Abstract

In his article, The Need for a Religious Literary Criticism, Dennis Taylor laments, “We no longer know how to discuss wrong turnings and right turnings, achieved insights, persistent blindness, breakthrough moments.” (5) He continues, “Do we have a language to talk about the delicacy of spiritual conversation, … to talk about spiritual quest.” (14) At the heart of Christian spirituality we find transformation, the conversion experience so poignantly described in the autobiographies of St. Augustine, St. Ignatius of Loyola, and Saint Teresa of Avila. In this paper we analyze a confessional novel where the narrator/protagonist has undergone a transformative experience (albeit negative): The Fall by Albert Camus. In Camus’ novel Jean-Baptiste Clamence (the narrator/protagonist) undergoes a crisis of selfhood which is akin to a negative transformation—an inversion of the pattern of spiritual transformation from sin to grace. This crisis occurs in a secularized world emptied of God.

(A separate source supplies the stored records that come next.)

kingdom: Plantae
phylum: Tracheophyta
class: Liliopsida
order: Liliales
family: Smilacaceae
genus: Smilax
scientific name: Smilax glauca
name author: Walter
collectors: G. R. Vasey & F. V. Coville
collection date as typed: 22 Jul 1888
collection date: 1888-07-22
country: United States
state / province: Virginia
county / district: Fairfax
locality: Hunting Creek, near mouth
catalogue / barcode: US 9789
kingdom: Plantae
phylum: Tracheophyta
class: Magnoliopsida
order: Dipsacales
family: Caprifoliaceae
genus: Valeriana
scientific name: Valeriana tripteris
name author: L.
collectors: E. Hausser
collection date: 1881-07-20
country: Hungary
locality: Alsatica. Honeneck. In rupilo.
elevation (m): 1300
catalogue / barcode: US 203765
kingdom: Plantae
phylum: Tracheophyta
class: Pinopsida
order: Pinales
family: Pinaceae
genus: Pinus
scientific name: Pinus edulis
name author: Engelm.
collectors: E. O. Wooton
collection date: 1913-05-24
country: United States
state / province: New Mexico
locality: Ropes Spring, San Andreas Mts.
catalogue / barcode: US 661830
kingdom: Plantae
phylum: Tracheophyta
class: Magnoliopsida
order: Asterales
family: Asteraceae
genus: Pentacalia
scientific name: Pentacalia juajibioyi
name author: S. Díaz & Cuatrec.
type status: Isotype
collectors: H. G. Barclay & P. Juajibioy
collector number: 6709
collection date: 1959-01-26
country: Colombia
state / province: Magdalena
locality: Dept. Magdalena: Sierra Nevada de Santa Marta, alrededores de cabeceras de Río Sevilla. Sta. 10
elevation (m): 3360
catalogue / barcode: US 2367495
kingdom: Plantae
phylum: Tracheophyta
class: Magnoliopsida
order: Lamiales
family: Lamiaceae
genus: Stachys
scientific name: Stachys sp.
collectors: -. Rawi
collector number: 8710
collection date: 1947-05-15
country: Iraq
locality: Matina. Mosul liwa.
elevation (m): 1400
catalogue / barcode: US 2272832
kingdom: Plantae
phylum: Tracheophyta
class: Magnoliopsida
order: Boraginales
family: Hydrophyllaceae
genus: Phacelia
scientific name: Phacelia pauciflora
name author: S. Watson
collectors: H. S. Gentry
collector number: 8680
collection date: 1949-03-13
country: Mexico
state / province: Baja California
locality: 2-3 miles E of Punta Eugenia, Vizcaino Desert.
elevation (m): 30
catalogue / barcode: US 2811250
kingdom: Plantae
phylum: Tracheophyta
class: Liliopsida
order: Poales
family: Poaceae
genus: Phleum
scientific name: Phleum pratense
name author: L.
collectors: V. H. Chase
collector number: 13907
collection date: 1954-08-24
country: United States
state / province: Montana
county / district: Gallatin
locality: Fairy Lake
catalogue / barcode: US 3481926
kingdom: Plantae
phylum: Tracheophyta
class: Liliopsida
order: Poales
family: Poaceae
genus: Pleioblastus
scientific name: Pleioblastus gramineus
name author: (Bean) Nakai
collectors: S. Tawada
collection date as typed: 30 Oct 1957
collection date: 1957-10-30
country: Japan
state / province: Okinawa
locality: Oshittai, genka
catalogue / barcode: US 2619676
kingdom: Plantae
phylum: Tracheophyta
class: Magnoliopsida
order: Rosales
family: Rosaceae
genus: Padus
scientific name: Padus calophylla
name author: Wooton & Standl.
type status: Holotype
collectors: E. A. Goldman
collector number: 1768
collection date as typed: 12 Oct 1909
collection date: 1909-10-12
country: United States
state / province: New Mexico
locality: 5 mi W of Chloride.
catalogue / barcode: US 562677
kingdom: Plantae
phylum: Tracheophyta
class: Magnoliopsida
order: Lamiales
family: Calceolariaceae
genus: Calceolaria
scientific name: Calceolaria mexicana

Although faith and religious belief may no longer be an option, this is not a world devoid of judgment. Our analysis comprises three parts. In the first part we analyze the novel with an emphasis on Clamence’s “conversion” experience. In the second part we consider critical reception of the novel and, in particular, how critics have dealt with the events on the bridge (Pont Royal) and Clamence’s response to them in terms of self-abasement and guilt. The third part of our analysis is deductive, less conventional, and more exploratory. We begin with the proposition that spirituality is akin to a paradigm or worldview. It is a ‘way of being’ in the world with a concomitant ‘way of seeing/experiencing’ existence. Once the conceptual and propositional contours of a spiritual worldview are established, we move to their deductive application to novel. Our focus is Clamence’s transformative experience on the Pont Royal (the dramatic center of the Camus’ novel) and the novel’s portrayal of a self in crisis.